In the office, he reached into the back of the closet’s upper shelf and took out the wooden box containing the spiders. It felt peculiarly light. He opened the box. It was empty. For a moment, he stood with the box in his hand, and for some reason he could not understand he smiled. They had more work to do. He glanced at his watch. Wednesday. Ten a.m.
Time to be on the road.
“All packed?” he asked.
Marty surveyed the pile of rejected toys and clutched a single White Owl cigar box filled with the chosen. The cigar box had come down from Arthur’s father, who had had it from his father. It was tattered and reinforced with tape and represented continuity.
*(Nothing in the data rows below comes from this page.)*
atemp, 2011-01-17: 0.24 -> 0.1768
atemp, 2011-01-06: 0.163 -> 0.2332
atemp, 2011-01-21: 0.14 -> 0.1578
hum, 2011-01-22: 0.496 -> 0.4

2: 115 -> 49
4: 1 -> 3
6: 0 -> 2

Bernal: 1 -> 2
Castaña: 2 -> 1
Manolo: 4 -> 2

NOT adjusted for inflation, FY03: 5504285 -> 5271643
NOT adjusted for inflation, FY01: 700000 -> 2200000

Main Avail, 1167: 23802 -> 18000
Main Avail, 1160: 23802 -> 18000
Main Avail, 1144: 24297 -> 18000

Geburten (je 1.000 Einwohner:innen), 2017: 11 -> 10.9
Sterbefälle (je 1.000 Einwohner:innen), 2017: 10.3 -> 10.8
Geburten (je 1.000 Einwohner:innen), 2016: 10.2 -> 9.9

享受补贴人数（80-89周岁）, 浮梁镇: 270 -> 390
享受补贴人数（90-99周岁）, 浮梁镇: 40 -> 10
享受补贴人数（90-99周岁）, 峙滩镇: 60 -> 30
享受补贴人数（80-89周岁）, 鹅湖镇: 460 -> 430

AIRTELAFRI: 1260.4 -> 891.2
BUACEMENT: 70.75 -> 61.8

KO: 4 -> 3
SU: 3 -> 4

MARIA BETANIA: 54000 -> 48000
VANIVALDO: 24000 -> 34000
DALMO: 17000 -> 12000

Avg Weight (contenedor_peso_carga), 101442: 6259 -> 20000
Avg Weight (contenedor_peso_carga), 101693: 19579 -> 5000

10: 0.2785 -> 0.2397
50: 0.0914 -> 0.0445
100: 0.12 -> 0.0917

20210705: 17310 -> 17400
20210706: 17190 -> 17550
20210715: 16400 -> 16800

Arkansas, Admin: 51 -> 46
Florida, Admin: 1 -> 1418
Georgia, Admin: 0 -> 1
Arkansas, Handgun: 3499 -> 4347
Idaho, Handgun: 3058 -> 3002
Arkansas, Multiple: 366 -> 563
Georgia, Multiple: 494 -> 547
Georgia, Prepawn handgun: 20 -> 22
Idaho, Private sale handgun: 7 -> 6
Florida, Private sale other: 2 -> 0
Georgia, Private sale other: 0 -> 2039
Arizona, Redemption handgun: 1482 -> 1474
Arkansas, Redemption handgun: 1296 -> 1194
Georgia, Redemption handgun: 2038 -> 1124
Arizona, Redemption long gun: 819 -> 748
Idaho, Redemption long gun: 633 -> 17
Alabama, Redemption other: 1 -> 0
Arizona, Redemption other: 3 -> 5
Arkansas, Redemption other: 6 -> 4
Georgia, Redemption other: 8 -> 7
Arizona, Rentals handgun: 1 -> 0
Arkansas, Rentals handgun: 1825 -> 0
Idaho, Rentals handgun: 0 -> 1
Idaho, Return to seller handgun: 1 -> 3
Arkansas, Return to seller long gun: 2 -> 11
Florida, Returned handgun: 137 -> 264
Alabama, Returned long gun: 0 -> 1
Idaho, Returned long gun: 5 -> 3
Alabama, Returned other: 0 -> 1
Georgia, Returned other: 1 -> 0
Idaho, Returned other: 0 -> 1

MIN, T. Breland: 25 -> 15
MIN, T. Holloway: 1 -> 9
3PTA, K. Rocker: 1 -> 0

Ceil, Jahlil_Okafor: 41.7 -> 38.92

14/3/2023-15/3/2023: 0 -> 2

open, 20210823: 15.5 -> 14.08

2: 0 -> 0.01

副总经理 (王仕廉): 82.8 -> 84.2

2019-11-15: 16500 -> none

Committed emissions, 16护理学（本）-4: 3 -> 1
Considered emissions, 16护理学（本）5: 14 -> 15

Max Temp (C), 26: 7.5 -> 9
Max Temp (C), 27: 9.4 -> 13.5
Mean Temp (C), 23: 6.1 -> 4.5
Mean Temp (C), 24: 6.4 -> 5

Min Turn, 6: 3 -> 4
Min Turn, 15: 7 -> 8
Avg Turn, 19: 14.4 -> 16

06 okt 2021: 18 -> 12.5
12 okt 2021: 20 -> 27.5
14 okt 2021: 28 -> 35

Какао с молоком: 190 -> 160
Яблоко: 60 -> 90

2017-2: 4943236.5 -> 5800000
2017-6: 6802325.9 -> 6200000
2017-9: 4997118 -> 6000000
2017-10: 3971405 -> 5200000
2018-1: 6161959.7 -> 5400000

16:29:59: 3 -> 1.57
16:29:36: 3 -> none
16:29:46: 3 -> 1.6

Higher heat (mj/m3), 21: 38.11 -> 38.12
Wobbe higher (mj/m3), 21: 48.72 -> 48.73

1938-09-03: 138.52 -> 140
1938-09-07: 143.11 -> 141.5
Marty treasured the box in and of itself.
“Ready,” the boy said, climbing into the back seat. “Are we going to sleep in a lot of motels?”
“You got it,” Arthur said.
“Can I buy some toys where we go?”
“I don’t see why not.”
“And some pretty rocks? If I find them, I mean.”
“Nothing over a ton,” Francine said.
“The boulder that broke the Buick’s back,” Arthur said, going into the house for a final check.
Good-bye, bedroom, good-bye, office, good-bye, kitchen. Refrigerator still full of food. Good-bye, knotty-pine paneling, elevated porch, backyard, and wild plum tree. Good-bye, smooth and singing river. He passed Gauge’s wicker bed in the service porch and felt a lump in his throat.
“Good-bye, books,” he whispered, looking at the shelves in the living room. He locked the front door, but did not turn the dead bolt.
52
Trevor Hicks, his work finished in Washington, D.C., had taken a train to Boston, single suitcase and computer in hand. At the station, he had been met by a middle-aged, brown-haired scattered-looking woman dressed in a black wool skirt and old flower-print blouse. She had taken him to her home in Quincy in a battered Toyota sedan.
There he had rested for two days, watched owlishly by the woman’s five-year-old son and seven-year-old daughter. The woman had been husbandless for three years, and the old wood-frame house was in severe disrepair — leaky pipes, decrepit wallboard, broken stairs. The children seemed surprised that he did not share her bedroom, which led him to believe she had not lacked for male company. None of this mattered much to Hicks, who had never been judgmental even before his possession. He spent much of his time sitting on the broken-down living room couch, thinking or interacting with the network, helping a dozen other people in the Northeast compile lists of people to be contacted, and/or prepared for removal from the Earth.